In central-eastern Europe, variations in the intensity of the westerlies might have had less impact on precipitation compared to temperature, as the atmospheric moisture decreases along the westerly tracks from the Atlantic Ocean. This is supported by the lack of a correlation between the NAO index and precipitation amount in the study area (Fig. S9). Accordingly, changes in the orientation and intensity of the westerlies led to temperature rather than precipitation changes in central-eastern Europe, different from the northern fringe of the Mediterranean Sea, which is more sensitive to hydroclimate changes (e.g., Cullen et al., 2000; Drysdale et al., 2006).
4.3. Possible mechanism
Cold periods with enhanced blockings over western Europe on decadal to centennial time scales suggest that the positions of the AH and the IL shifted towards high latitudes (Moore et al., 2013; Comas-Bru and Mcdermott, 2014). This poleward displacement of the AH and the IL was suggested to be induced by cooling of the high-latitude Atlantic Ocean, which shifts the region of transient eddy heat flux at 850 hPa northward (Rivière, 2009; Kown et al., 2020). This hypothesis is supported by the coherency between the ZL01 δ18O record and sea-surface temperatures (SST) along the path of the North Atlantic Current (Saenger et al., 2011) (Fig. S10B), with low SSTs corresponding to a weakened warm water transport from the tropical Atlantic to the polar region. Minima in ZL01 δ18O data are also in accordance with periods of weak Atlantic Multidecadal Variability (AMV) (Lapointe et al., 2020) (Fig. S10C). This suggests that a weak Atlantic Meridional Ocean Circulation (AMOC) reduces warm water transport from the equator to the polar regions, in turn leading to a cooling of the North Atlantic.

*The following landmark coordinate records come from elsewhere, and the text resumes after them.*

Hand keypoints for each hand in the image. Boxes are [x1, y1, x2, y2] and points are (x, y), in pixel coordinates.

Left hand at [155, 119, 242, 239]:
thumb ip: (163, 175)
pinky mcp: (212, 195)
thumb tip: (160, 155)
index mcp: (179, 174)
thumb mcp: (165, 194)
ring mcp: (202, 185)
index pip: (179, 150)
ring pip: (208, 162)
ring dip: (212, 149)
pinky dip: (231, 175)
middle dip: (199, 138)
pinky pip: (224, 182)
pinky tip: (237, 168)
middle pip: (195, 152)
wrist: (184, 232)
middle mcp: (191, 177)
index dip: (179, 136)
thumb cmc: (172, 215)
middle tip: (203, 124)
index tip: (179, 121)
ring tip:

The NAO could also affect the (winter) temperature in the study area, but periods of δ18O minima are unrelated to negative NAO phases (Fig. S11) (Olsen et al., 2012; Ortega et al., 2015), possibly because (i) the NAO phase change was not the dominate forcing during the past three millennia in this region, and/or (ii) limitations of NAO reconstructions (Ortega et al., 2015) hamper such a comparison. Finally, intervals of high volcanic activity (Fig. S10A; Kobashi et al., 2017) show no relationship with minima in ZL01 δ18O, arguing against a volcanic forcing of these cold intervals.